** Source data **
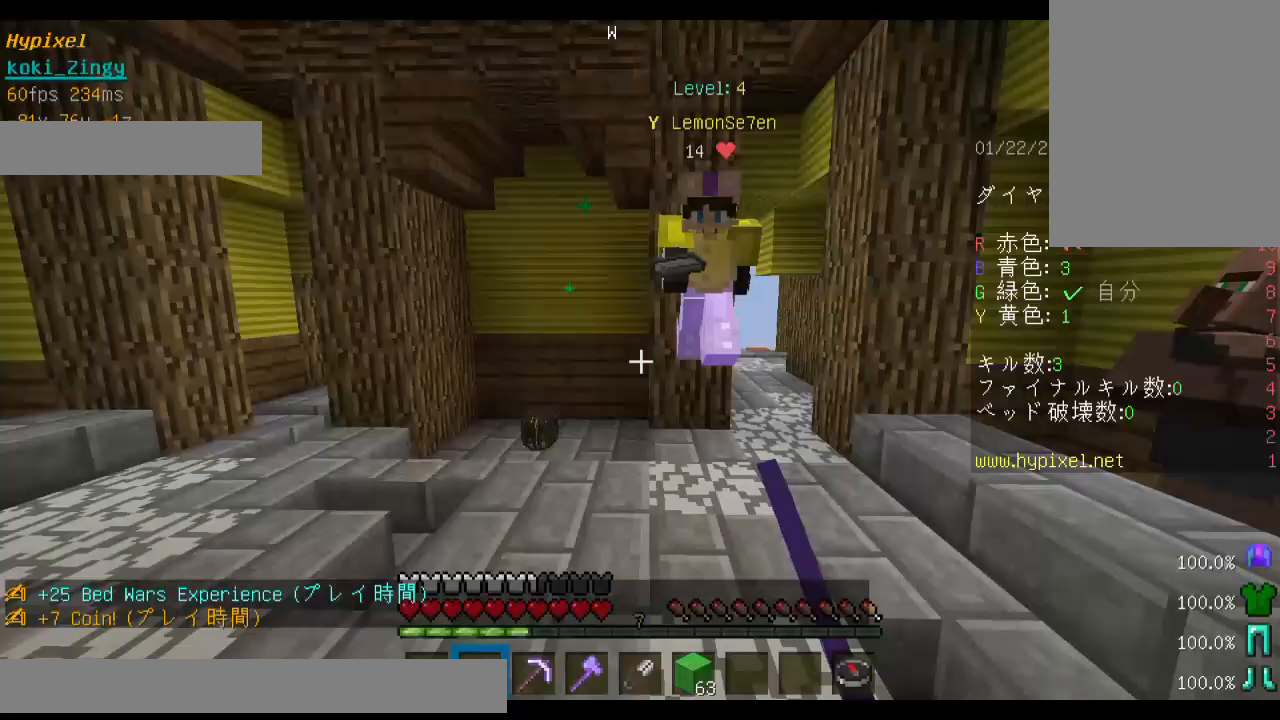
{"keys": [], "mouse": [], "events": [[33, "space", "down"], [100, "mouse_left", "up"], [200, "mouse_left", "down"], [233, "mouse_left", "up"], [233, "space", "up"], [333, "mouse_left", "down"], [400, "mouse_left", "up"], [400, "w", "up"]]}
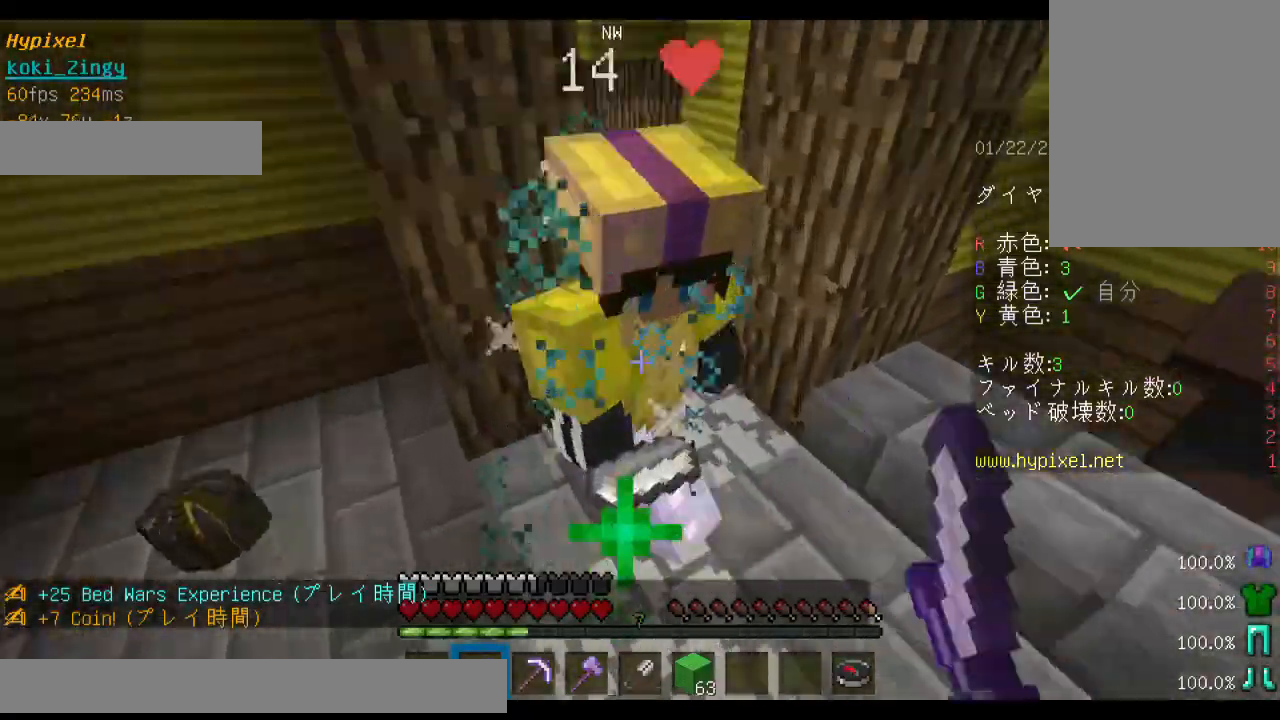
{"keys": [], "mouse": ["left"], "events": [[133, "mouse_left", "down"], [233, "mouse_left", "up"], [300, "mouse_left", "down"], [400, "mouse_left", "up"], [433, "mouse_left", "down"]]}
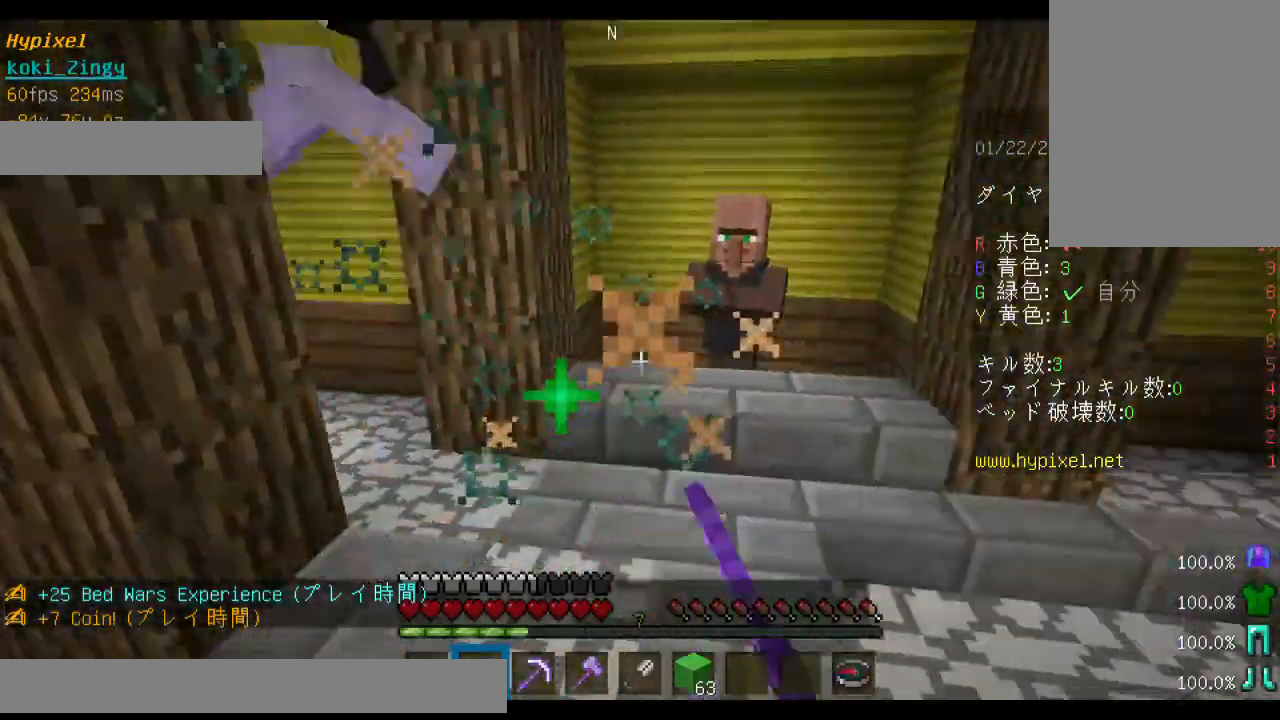
{"keys": ["w"], "mouse": ["left"], "events": [[33, "mouse_left", "up"], [133, "mouse_left", "down"], [133, "w", "down"], [200, "w", "up"], [233, "mouse_left", "up"], [300, "w", "down"], [333, "mouse_left", "down"], [433, "mouse_left", "up"], [500, "mouse_left", "down"]]}
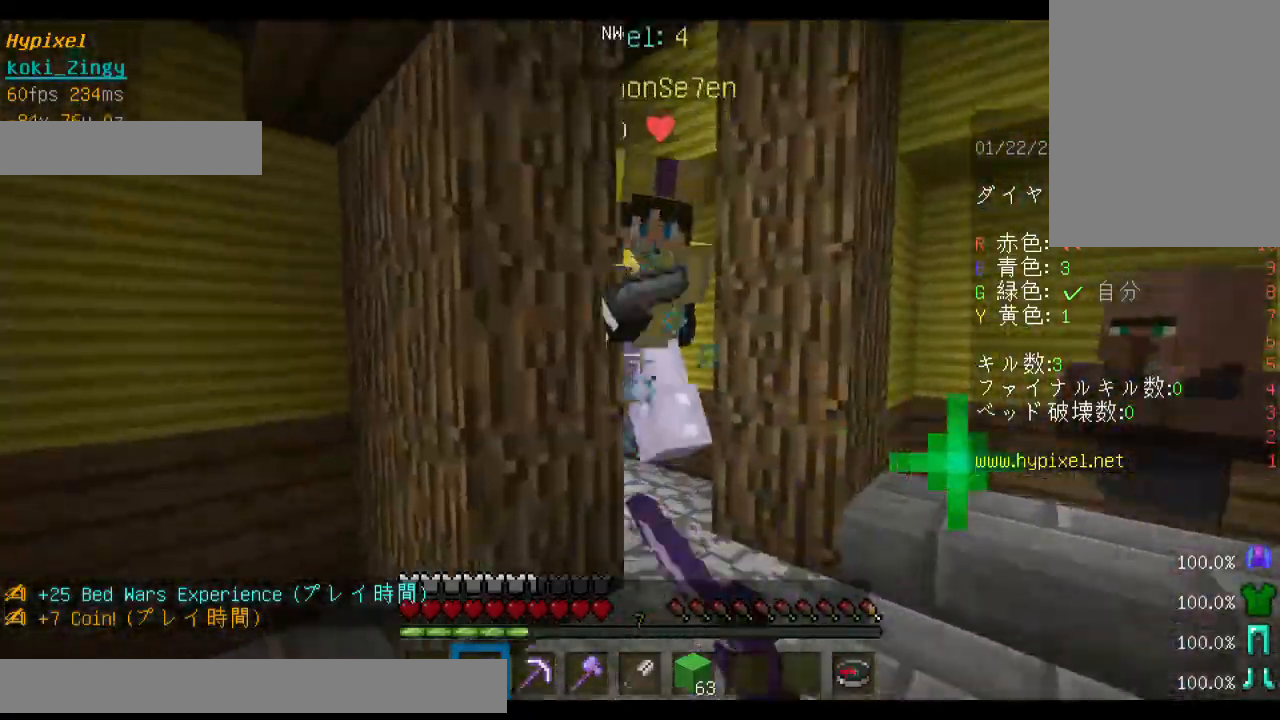
{"keys": [], "mouse": ["left"], "events": [[100, "mouse_left", "up"], [133, "mouse_left", "down"], [200, "d", "down"], [200, "mouse_left", "up"], [300, "mouse_left", "down"], [300, "w", "up"], [333, "d", "up"], [400, "mouse_left", "up"], [433, "mouse_left", "down"]]}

** Task statement **
Print all the material above verbatim and omit its pictures.

** Response to the task **
{"keys": [], "mouse": [], "events": [[33, "space", "down"], [100, "mouse_left", "up"], [200, "mouse_left", "down"], [233, "mouse_left", "up"], [233, "space", "up"], [333, "mouse_left", "down"], [400, "mouse_left", "up"], [400, "w", "up"]]}
{"keys": [], "mouse": ["left"], "events": [[133, "mouse_left", "down"], [233, "mouse_left", "up"], [300, "mouse_left", "down"], [400, "mouse_left", "up"], [433, "mouse_left", "down"]]}
{"keys": ["w"], "mouse": ["left"], "events": [[33, "mouse_left", "up"], [133, "mouse_left", "down"], [133, "w", "down"], [200, "w", "up"], [233, "mouse_left", "up"], [300, "w", "down"], [333, "mouse_left", "down"], [433, "mouse_left", "up"], [500, "mouse_left", "down"]]}
{"keys": [], "mouse": ["left"], "events": [[100, "mouse_left", "up"], [133, "mouse_left", "down"], [200, "d", "down"], [200, "mouse_left", "up"], [300, "mouse_left", "down"], [300, "w", "up"], [333, "d", "up"], [400, "mouse_left", "up"], [433, "mouse_left", "down"]]}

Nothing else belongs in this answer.